Use proxy to process complex or aggregated data

Use intermediate hosts to process multi-source or complex data

Services mesh

Imagine you need a monitor to react to a value derived from several performance values. For example, you may want to trigger an alert only if CPU load and free memory have both crossed certain thresholds.

If those monitors are related to the same host, you can always use generic monitor type, such as Script or Program, Python script etc., and do whatever math is required. One practical detail to keep in mind is that such scripts run under the Monitoring Service account by default, so if they need access to network shares, external tools or a helper environment, corresponding credentials may need to be configured explicitly.
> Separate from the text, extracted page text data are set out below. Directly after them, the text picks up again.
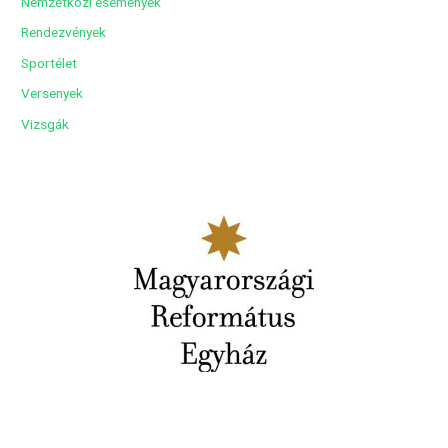
Nemzetközi események
Rendezvények
Sportélet
Versenyek
Vizsgák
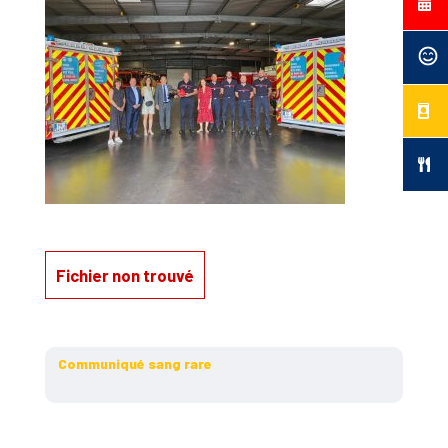
Fichier non trouvé
Communiqué sang rare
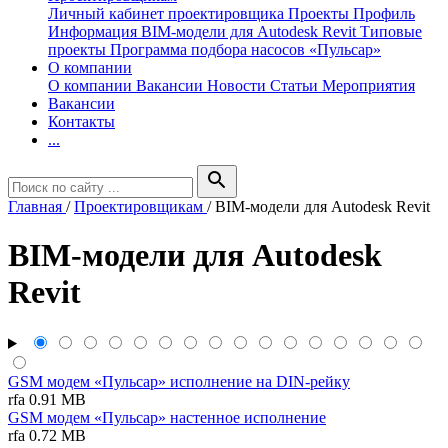
Личный кабинет проектировщика
Проекты
Профиль
Информация
BIM-модели для Autodesk Revit
Типовые
проекты
Программа подбора насосов «Пульсар»
О компании
О компании
Вакансии
Новости
Статьи
Мероприятия
Вакансии
Контакты
...
search
Главная
/
Проектировщикам
/
BIM-модели для Autodesk Revit
BIM-модели для Autodesk
Revit
GSM модем «Пульсар» исполнение на DIN-рейку
rfa
0.91 MB
GSM модем «Пульсар» настенное исполнение
rfa
0.72 MB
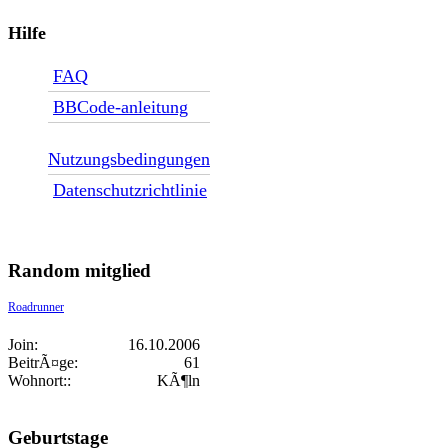
Hilfe
FAQ
BBCode-anleitung
Nutzungsbedingungen
Datenschutzrichtlinie
Random mitglied
Roadrunner
Join:
16.10.2006
BeitrÃ¤ge:
61
Wohnort::
KÃ¶ln
Geburtstage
What should you do if the performance values can only be taken from different hosts?

There are several solutions.

Get the values directly from monitoring database

The first approach is straightforward. Create corresponding IPNetwork monitors; use a script to extract whatever data they have, process the data and use the result as new performance value.

The advantage of this approach is no additional source, service or host is required to do the processing.

The disadvantages:

  • you keep extra (source) monitors; if you are using any license different from Enterprise, that reduces the amount of monitors you can have
  • concurrent access to monitoring database can be tricky; if the monitoring setup is rather busy, there can be considerable delays in getting data; also, data may be out of sync with one another

Use third-party services

There are multiple possible services providing a way to aggregate and preprocess data: SaaS (such as Datadog, New Relic etc.) and self-hosted ones (for example, time-series databases). The source data can first be channeled to that service and later extracted by IPNetwork Monitor using a custom script or HTTP(S) monitor type. A newer variation of the same idea is to query IPNetwork Monitor through its built-in MCP API by using a read-only token for status checks and reporting, instead of reading the monitoring database directly.
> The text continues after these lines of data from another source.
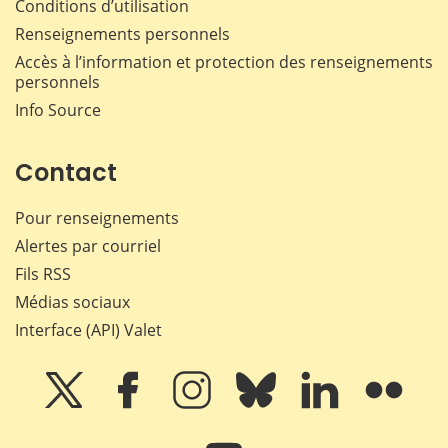
Conditions d’utilisation
Renseignements personnels
Accès à l’information et protection des renseignements
personnels
Info Source
Contact
Pour renseignements
Alertes par courriel
Fils RSS
Médias sociaux
Interface (API) Valet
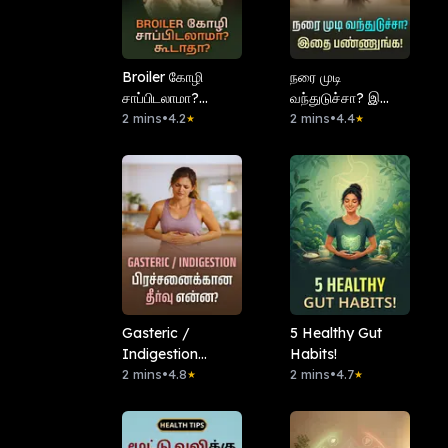
Broiler கோழி
நரை முடி
சாப்பிடலாமா?
வந்துடுச்சா? இதை
கூடாதா?
2 mins
•
4.2
பண்ணுங்க!
2 mins
•
4.4
★
★
Gasteric /
5 Healthy Gut
Indigestion
Habits!
பிரச்சனைக்கான
2 mins
•
4.8
2 mins
•
4.7
★
★
தீர்வு என்ன?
Advantage: you do not need to spend computing resources to get all the processing.

Disadvantages:

  • you keep extra source monitors; on licenses with active monitor limits, that can consume part of your active monitor quota even if the aggregation logic itself is simple
  • concurrent access to monitoring database can be tricky; if the monitoring setup is rather busy, there can be considerable delays in getting data; also, data may be out of sync with one another

Offload the processing to virtual machine

This approach resembles, to some extent, the previous one. However, you do “quick and dirty” processing, using virtual machines (VMs) or Windows Subsystem for Linux to do the work.

Advantage is relatively low resources amount required to do such processing: most simple performance values can be obtained from Linux-type environment, using a variety of existing pre-installed tools.

Disadvantages include:

  • you still need to install and configure the VM or WSL instance
  • you would need to write the “wrapper” scripts that get the required data and process them as required

One of the advantages of WSL is the ability to exchange data directly with its Windows host (i.e. the system where IPNetwork Monitor is running). This can save time and resources of IPNetwork Monitor by offering already processed, easy-to-read performance data. At the same time, if such helper scripts are launched directly from the monitoring service, it is worth remembering that default SYSTEM-based execution may not be suitable for every WSL scenario, and SSH into WSL can be a better option in some environments.

Final comments

What is your preferred way to proxy the performance data when you need to do complex processing and/or aggregating them?